More London hospitals may 'face financial problem'
More hospitals in future could face "financial trouble", NHS London chief executive Dame Ruth Carnall has warned.
Dame Ruth, who leaves on Friday after six years in her job, said intervention as was seen in the case of South London Healthcare NHS Trust may be needed.
The trust went into administration in 2012 - £150m in debt. The government's reforms also delayed healthcare improvements in London, she claimed.
The Department of Health said the changes would lead to better care.
In January Health Secretary Jeremy Hunt announced the A&E department at Lewisham Hospital would be downgraded and the maternity unit replaced with a midwife-led facility to tackle debts at South London Healthcare NHS Trust (SLHT).
SLHT was created in 2009 and went into administration last July. It was the first time an NHS trust had been put into administration.
Mr Hunt will also rule on the fate of A&E units in north-west London.
Improvements 'held up'
Dame Ruth said: "I think sadly some (hospitals) will go; bust is perhaps the wrong word because intervention would need to be in place before something actually went bust in the traditional sense.
"I don't think that would be allowed to happen. But I think the sort of intervention that you have seen in south-east London I think will happen again sadly in some other places."
From 1 April the 31 Primary Care Trusts will be replaced by GP-led new bodies called Clinical Commissioning Groups. NHS London will also be scrapped.
The new organisations will have the power to decide on local services and where the money is spent. London councils will also take on a new role with responsibility for public health.

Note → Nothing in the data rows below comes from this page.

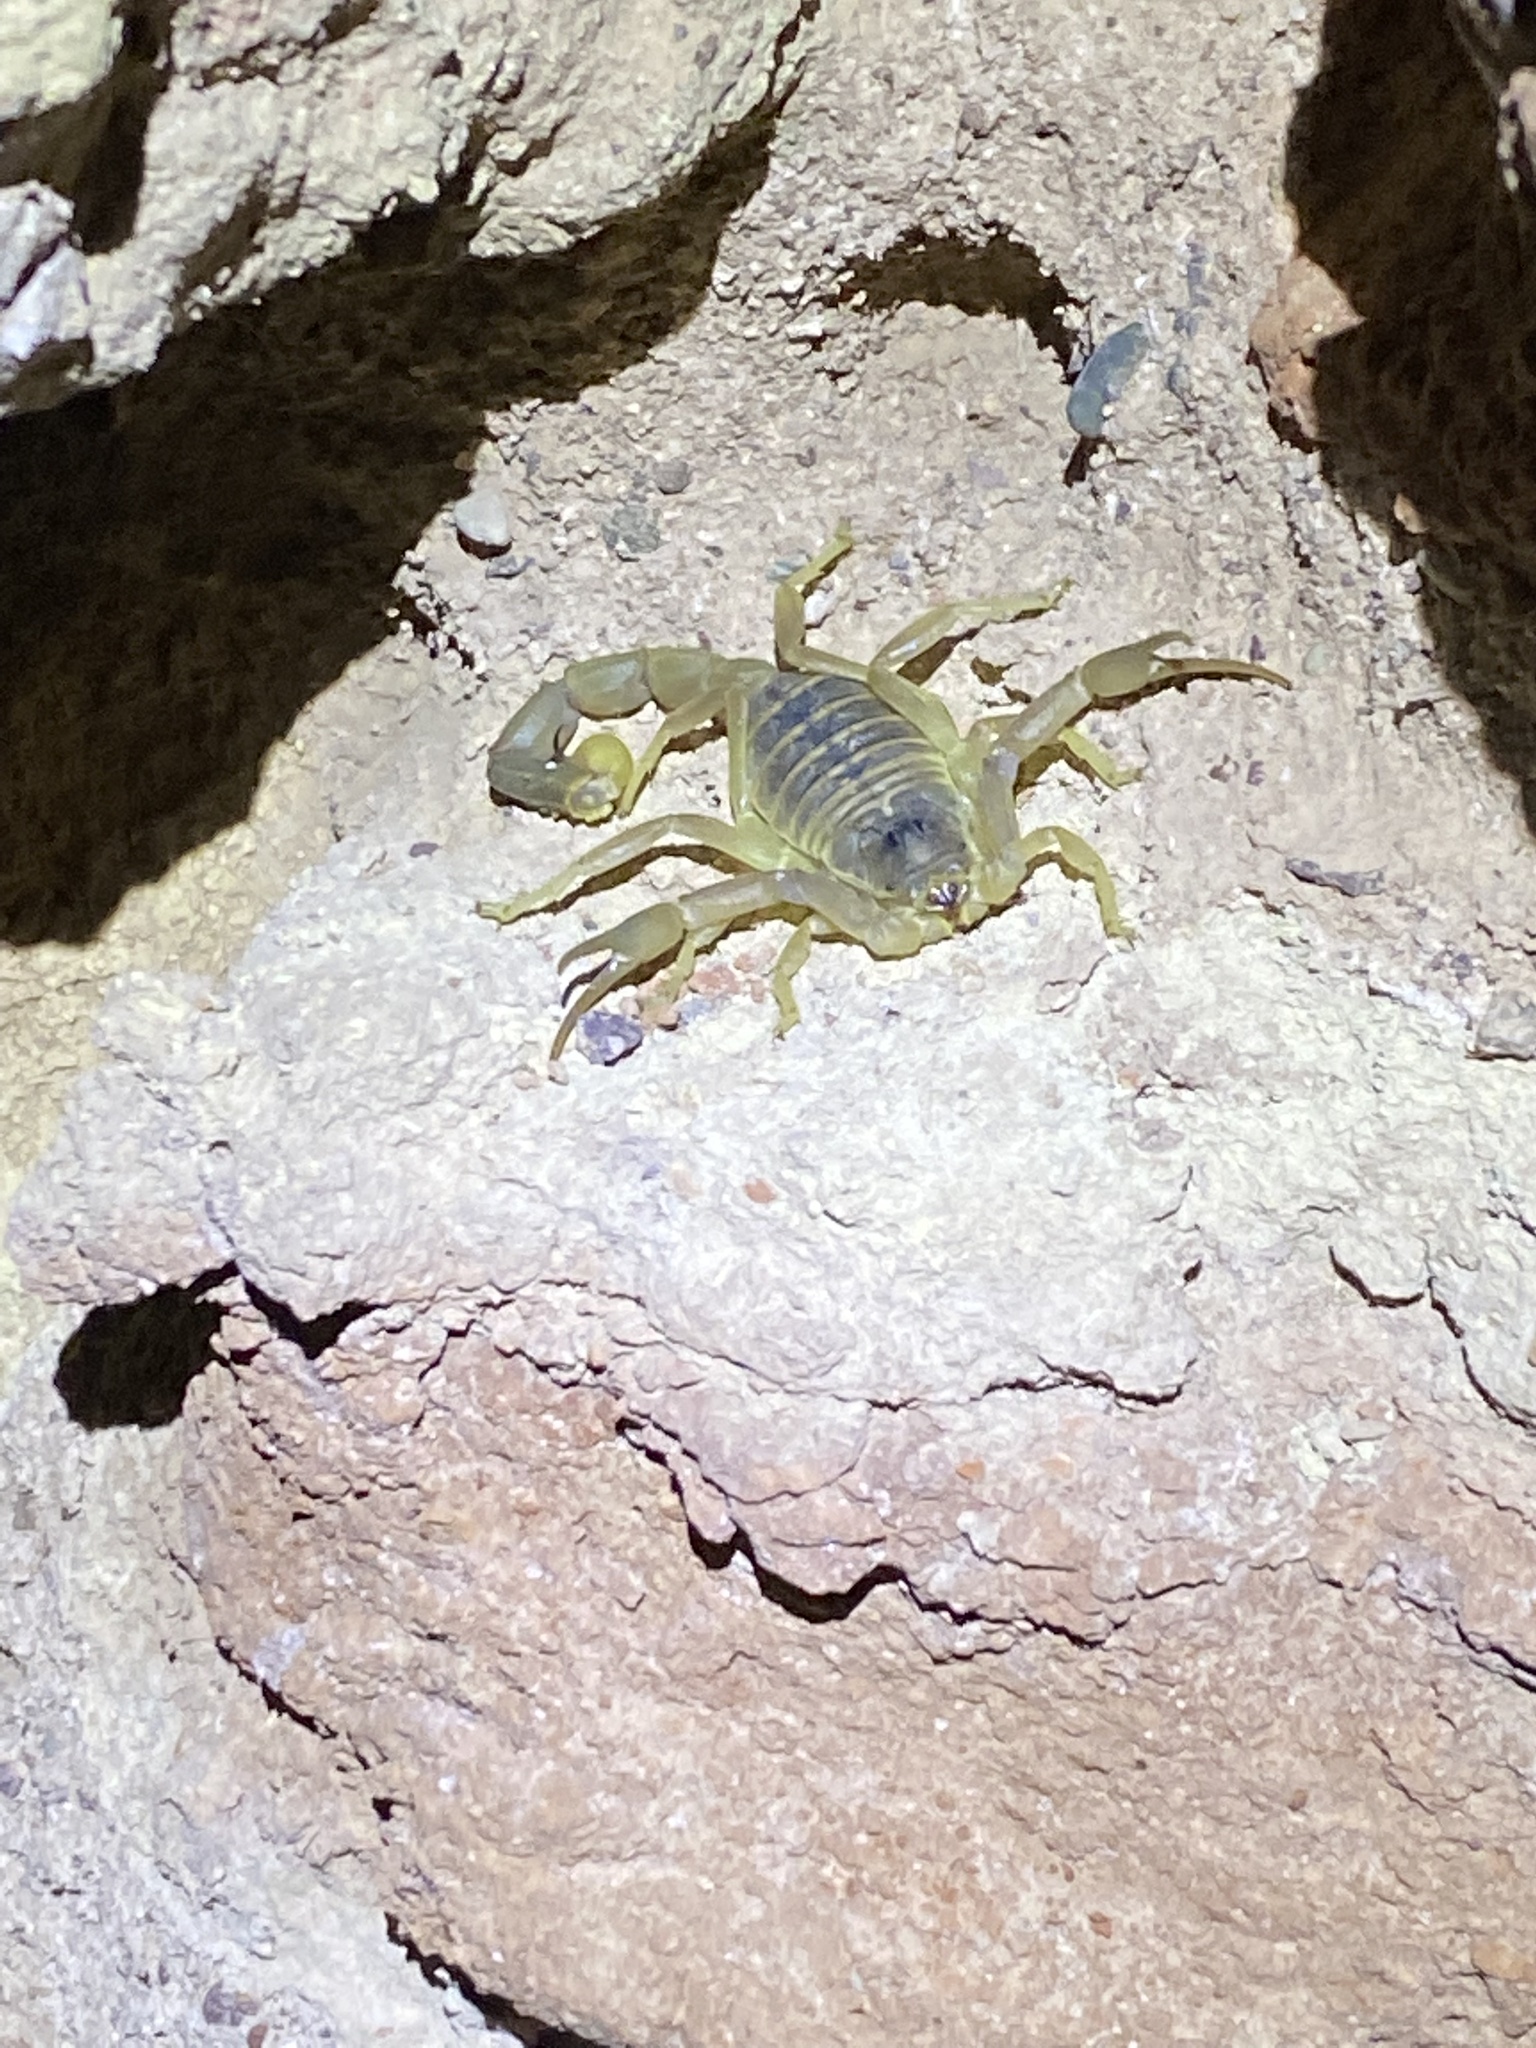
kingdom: Animalia
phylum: Arthropoda
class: Arachnida
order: Scorpiones
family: Buthidae
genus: Odontobuthus
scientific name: Odontobuthus doriae
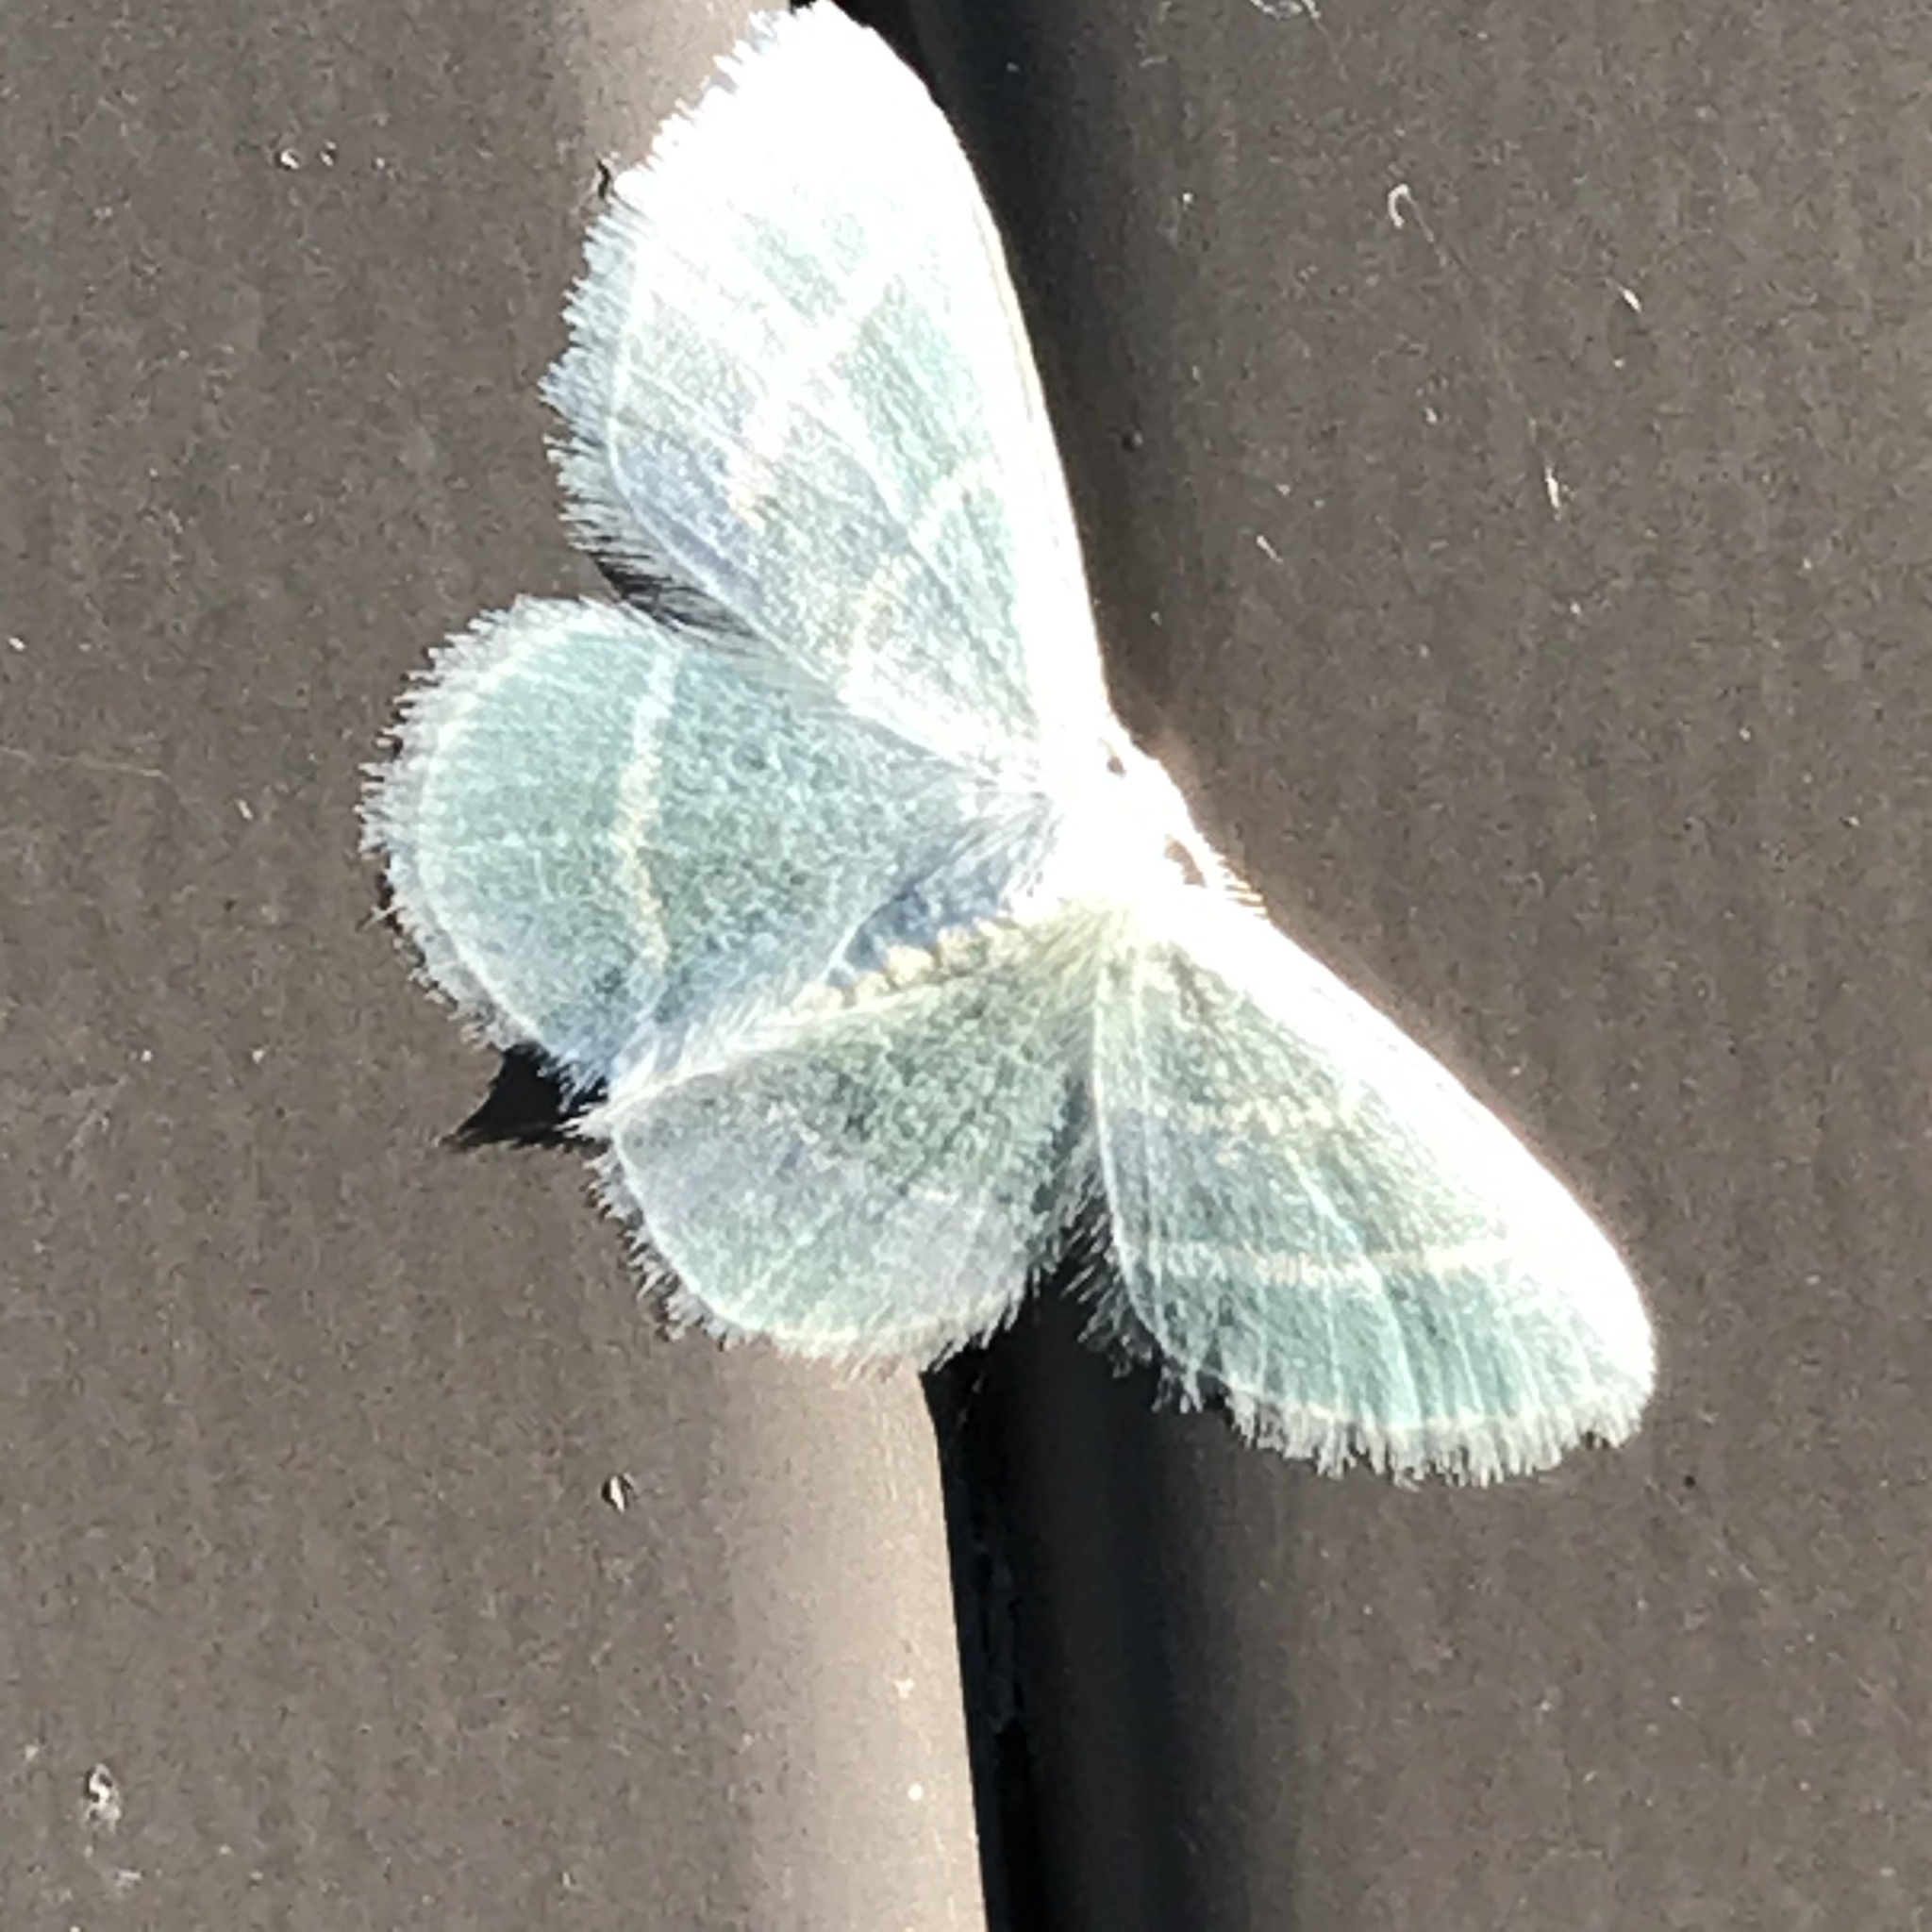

Dame Ruth said: "The change programme that we have been implementing which is about the structures of the NHS in London... have held up the changes that we have wanted to see in health services."
Scrapping NHS London will be a mistake, said the outgoing chief, adding: "The thing that I think will be lost is the overview and the strategic view... like the stroke programme in London. The risk is the fragmentation."
The Department of Health said it was "not true" that the changes have delayed healthcare improvements because "the NHS continues to deliver low waiting times, and the best ever record on hospital infections".
It also refuted claims that losing NHS London will "fragment" healthcare, saying NHS England will be "responsible for commissioning larger pieces of healthcare across local areas".